Assignment 1: In the post on image embedding, rewrite the passage between "A lot of waiting" and "matters: above the fold.", inclusive, with "1500 bytes" replaced by "2000 bytes".
Assignment 2: Shorten the paragraph of the post on image embedding that begins "So in this example, jampack removed", keeping its main facts.

Given text:
-- Opening Marker --

Date
Author
georges-gomes

Improving how images are embedded

Up until now, jampack v0.8.1 embeds ALL small images (<400 bytes).

The reasoning was: An HTTP header response is already around 400 bytes, why bother with an HTTP roundtrip? This is also using an HTTP request that could be used to retrieve something more important for the page.

Actually, all this concern is only valuable above the fold. Below the fold, images are only loaded when scrolling with loading="lazy". So, embedding images after the fold is actually not an improvement.

Target

I’m gonna use one of our websites to test it out: https://webcomponents.dev

Landing screenshot of WebComponents.dev

In this landing, jampack embedded the WebComponents.dev logo but not much.

Good performance already 😋.

First ByteStart RenderFCPSpeed IndexLCPCLSTBTTotal Bytes
.191S.300S.339S.382S.341S00S65KB
Browser request view from WebPageTest.org

A lot of waiting presumably because a lot of requests.

A lot of these images are above the fold.

Change 1: Embedding images only above the fold

Just add a little branch. Easy.

Change 2: Bumping the embedding threshold

Let’s bump the embedding limit to 1500 bytes when above the fold. We will embed more images but only where it matters: above the fold.

Change 3: Uncompressed images should be embedded too

jampack v0.8.1 would embed images only if they were successfully compressed to WebP or smaller SVG. For example, uncompressible SVGs were not embedded - even it below 400 bytes.

Change 4: Image dimensions

I initially thought that image dimensions were not necessary when the image is embedded. But I may be wrong.

Lighthouse is complaining and apparently images are loaded asynchronously anyway. https://github.com/GoogleChrome/lighthouse/issues/12233

Let’s add image dimension to embedded images too!

Results

Browser request view from WebPageTest.org after new version

Requests

From 23 requests to 19 requests. Freeing request capacity for more important resources.

CLS improvements?

No improvement on CLS as it’s dominated by font loading today. Something for later :)

HTML size

What is the impact of embedding these small images into HTML? In this particular example, a lot of small SVG images.

Before:

  • HTML Uncompressed = 30.4 KB
  • HTML Download = 4.0 KB (brotli)

After:

  • HTML Uncompressed = 38.4 KB
  • HTML Download = 5.6 KB (brotli)

So in this example, jampack removed 4 requests of images above the fold for maximum performance and added 1.6 KB of data into the HTML download.

Knowing that, anyway, an HTTP header would cost ~400 bytes of download, makes me feel good about the trade-off.

-- Closing Marker --

Material supplied:
-- Opening Marker --

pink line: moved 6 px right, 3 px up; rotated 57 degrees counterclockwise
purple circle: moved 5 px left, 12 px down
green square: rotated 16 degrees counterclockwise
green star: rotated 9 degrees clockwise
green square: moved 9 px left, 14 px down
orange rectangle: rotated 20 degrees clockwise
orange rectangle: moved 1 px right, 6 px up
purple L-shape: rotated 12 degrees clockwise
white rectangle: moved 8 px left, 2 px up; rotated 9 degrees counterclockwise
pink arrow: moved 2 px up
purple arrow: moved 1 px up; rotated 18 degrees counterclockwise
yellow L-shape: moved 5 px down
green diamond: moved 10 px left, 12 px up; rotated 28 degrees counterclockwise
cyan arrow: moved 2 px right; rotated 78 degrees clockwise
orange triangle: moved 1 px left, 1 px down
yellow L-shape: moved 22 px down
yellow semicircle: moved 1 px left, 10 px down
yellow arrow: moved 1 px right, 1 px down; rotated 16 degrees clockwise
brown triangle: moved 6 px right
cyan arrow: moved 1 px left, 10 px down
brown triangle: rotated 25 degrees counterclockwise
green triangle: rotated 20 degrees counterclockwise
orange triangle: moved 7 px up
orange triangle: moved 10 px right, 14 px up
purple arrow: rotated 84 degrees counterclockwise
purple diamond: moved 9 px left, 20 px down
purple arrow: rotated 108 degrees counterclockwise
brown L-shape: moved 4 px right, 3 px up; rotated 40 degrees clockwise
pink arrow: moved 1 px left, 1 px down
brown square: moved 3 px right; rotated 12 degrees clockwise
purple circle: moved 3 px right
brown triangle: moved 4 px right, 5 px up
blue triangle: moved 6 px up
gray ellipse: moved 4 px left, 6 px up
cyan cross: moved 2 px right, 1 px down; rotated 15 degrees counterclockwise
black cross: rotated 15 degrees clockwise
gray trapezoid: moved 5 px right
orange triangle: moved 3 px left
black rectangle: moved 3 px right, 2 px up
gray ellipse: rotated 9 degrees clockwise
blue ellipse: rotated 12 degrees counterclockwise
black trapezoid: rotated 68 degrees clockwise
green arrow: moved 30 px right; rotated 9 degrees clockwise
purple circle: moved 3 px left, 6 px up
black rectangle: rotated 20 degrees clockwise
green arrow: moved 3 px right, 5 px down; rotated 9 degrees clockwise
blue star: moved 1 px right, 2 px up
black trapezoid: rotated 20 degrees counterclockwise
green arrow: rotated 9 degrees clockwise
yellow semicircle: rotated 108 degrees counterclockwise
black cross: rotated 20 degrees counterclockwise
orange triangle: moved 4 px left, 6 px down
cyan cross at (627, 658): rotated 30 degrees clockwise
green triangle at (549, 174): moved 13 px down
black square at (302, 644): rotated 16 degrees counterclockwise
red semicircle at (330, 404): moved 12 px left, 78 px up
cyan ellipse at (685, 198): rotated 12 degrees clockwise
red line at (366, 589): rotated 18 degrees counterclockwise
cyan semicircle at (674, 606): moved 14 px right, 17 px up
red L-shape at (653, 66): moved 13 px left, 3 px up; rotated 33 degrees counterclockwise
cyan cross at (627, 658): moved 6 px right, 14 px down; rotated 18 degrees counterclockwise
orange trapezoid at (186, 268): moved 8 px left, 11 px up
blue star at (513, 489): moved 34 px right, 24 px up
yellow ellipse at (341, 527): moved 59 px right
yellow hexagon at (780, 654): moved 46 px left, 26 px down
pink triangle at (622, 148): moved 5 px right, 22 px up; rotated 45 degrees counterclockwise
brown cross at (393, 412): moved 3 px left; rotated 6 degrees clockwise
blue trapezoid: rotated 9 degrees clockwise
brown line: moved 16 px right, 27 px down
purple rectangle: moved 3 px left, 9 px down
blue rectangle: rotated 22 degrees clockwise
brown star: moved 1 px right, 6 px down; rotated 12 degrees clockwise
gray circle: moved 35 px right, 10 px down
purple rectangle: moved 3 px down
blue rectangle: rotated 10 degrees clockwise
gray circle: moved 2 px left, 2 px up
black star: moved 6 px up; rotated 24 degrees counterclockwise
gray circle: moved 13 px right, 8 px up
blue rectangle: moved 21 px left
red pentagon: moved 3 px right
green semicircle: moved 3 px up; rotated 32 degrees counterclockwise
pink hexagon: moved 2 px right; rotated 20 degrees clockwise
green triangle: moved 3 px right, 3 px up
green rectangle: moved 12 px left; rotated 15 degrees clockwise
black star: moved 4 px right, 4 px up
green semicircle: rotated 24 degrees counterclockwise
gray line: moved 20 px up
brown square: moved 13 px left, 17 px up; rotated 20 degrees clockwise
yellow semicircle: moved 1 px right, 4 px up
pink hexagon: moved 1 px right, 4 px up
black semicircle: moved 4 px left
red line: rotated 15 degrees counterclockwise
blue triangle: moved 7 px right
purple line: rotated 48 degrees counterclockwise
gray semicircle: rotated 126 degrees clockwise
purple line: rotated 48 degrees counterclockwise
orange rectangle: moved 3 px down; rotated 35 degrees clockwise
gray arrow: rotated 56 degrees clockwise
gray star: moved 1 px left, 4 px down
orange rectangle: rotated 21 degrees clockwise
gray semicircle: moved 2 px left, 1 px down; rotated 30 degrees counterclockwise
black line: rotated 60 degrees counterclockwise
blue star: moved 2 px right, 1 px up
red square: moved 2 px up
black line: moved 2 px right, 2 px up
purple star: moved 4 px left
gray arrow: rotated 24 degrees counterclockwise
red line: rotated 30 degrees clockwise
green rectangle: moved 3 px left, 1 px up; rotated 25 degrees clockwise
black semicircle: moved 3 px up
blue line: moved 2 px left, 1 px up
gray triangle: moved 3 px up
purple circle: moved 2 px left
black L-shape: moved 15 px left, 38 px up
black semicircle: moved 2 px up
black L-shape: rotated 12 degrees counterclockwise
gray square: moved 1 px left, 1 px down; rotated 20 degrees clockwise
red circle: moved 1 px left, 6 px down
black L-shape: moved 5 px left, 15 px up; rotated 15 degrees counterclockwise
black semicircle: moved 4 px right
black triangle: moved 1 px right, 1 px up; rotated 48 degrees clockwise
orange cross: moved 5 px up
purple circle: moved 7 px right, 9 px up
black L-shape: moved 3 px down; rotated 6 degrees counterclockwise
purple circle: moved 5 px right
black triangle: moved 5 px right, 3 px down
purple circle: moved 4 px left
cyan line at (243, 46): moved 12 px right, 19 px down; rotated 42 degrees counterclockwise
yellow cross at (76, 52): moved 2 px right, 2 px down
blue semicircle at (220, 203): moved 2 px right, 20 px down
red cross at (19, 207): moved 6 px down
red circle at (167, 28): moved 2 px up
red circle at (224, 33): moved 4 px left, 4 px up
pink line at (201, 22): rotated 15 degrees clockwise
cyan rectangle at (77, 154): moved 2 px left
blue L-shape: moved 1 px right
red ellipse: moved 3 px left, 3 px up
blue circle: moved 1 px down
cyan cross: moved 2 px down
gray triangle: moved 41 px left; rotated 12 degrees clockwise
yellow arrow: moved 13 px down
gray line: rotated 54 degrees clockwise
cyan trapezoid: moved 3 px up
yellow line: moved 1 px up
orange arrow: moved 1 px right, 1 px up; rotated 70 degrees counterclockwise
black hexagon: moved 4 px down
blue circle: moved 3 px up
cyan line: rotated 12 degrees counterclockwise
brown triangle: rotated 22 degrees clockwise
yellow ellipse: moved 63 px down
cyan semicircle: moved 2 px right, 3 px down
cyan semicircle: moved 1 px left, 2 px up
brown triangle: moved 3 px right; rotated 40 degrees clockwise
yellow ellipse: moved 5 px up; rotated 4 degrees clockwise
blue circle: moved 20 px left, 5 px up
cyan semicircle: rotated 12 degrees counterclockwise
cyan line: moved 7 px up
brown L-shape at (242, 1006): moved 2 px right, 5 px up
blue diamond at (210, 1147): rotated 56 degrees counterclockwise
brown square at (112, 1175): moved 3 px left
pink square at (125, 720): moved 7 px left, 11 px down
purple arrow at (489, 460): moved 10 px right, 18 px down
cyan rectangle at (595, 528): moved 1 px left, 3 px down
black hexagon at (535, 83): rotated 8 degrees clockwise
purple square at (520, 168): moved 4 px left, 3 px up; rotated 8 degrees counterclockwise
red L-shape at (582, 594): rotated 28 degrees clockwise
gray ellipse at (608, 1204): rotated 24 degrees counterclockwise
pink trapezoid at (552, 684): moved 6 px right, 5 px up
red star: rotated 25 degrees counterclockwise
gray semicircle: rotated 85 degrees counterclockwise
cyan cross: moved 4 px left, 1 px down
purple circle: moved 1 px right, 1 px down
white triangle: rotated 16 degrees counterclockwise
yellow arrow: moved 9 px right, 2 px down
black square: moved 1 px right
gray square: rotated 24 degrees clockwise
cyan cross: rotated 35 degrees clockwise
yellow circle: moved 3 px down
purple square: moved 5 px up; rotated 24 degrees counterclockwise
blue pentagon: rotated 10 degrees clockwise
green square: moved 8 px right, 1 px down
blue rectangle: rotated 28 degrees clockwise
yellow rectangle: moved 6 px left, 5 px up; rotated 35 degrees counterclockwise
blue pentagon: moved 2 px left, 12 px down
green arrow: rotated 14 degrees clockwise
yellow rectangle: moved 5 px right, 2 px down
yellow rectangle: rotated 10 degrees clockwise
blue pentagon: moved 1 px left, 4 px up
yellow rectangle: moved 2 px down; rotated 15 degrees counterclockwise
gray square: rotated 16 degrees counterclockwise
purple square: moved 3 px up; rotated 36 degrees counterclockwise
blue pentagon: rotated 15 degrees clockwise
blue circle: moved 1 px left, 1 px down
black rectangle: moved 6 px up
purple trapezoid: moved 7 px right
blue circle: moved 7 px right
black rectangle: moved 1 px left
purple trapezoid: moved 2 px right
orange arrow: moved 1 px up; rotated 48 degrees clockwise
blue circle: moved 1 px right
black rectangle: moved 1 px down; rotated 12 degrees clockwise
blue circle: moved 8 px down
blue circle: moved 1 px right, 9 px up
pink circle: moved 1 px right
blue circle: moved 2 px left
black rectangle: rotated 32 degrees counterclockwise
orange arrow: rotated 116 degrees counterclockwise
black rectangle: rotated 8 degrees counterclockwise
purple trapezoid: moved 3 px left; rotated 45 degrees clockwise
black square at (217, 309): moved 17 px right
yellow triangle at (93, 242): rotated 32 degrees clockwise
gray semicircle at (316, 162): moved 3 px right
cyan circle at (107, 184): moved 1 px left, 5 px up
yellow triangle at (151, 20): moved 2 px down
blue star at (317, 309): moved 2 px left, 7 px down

-- Closing Marker --

Solution 1:
A lot of waiting presumably because a lot of requests.

A lot of these images are above the fold.

Change 1: Embedding images only above the fold

Just add a little branch. Easy.

Change 2: Bumping the embedding threshold

Let’s bump the embedding limit to 2000 bytes when above the fold. We will embed more images but only where it matters: above the fold.

Solution 2: Here jampack cut 4 above-the-fold image requests and added 1.6 KB to the HTML download.